(EXTRACTED RECORDS)
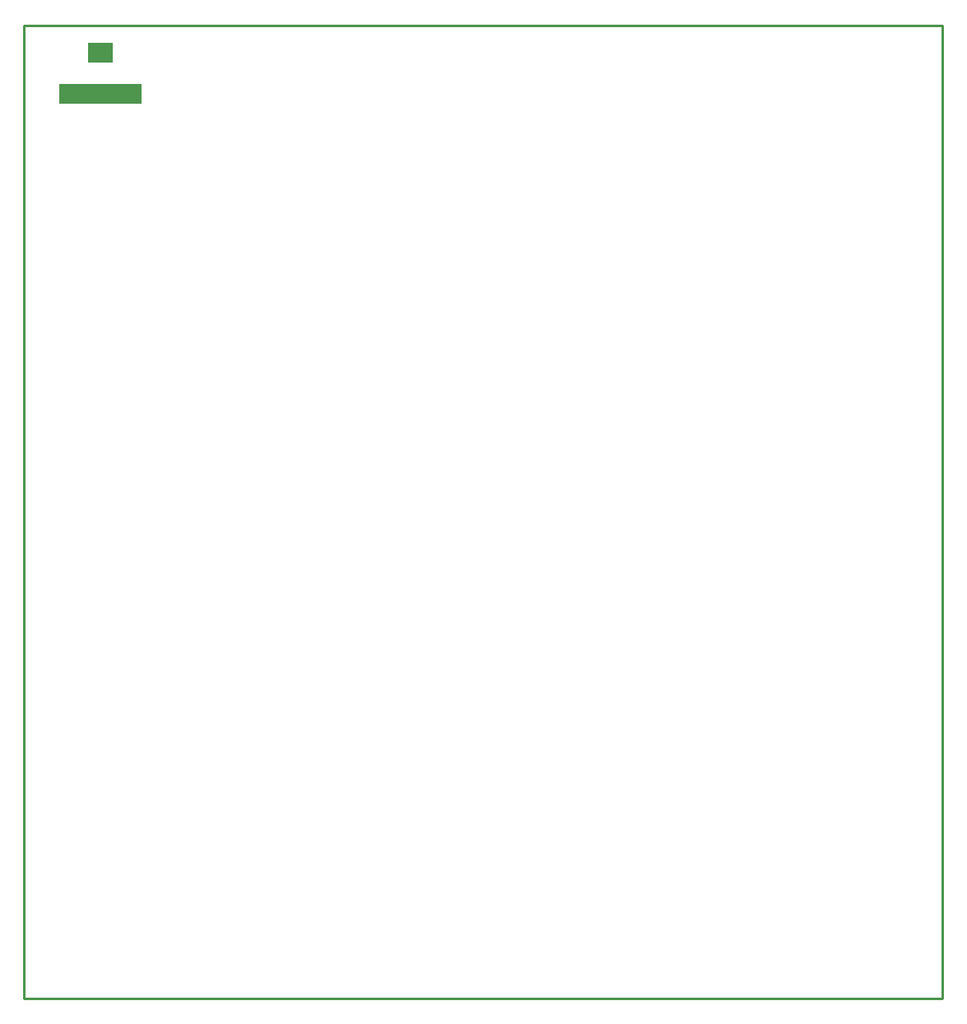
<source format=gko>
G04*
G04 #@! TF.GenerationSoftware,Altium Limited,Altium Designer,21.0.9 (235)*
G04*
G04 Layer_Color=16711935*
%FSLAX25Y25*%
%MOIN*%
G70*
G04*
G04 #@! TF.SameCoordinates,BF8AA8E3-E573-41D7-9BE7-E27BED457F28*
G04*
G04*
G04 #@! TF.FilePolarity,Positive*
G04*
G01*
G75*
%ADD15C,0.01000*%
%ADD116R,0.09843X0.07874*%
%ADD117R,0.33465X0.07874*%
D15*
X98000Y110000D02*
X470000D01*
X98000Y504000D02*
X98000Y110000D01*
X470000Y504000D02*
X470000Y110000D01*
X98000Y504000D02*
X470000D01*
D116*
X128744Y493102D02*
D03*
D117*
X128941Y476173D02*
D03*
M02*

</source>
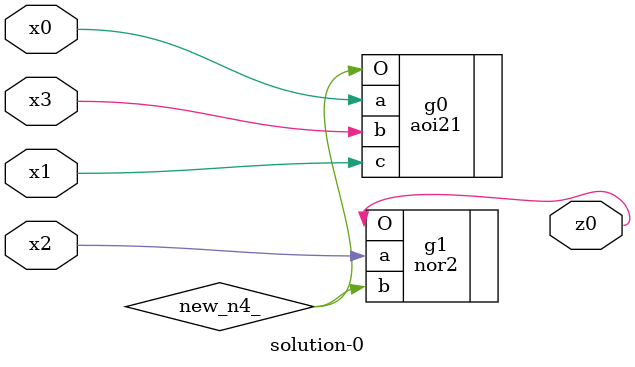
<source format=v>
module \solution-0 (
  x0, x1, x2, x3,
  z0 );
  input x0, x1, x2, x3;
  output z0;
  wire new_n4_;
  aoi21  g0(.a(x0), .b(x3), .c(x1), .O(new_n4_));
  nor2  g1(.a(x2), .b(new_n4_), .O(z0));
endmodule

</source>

(PROBLEM DETAILS) For the string "source", show each line of the listing where it appears.

(RESPONSE AREA)
<source format=gko>
</source>
<source format=v>
</source>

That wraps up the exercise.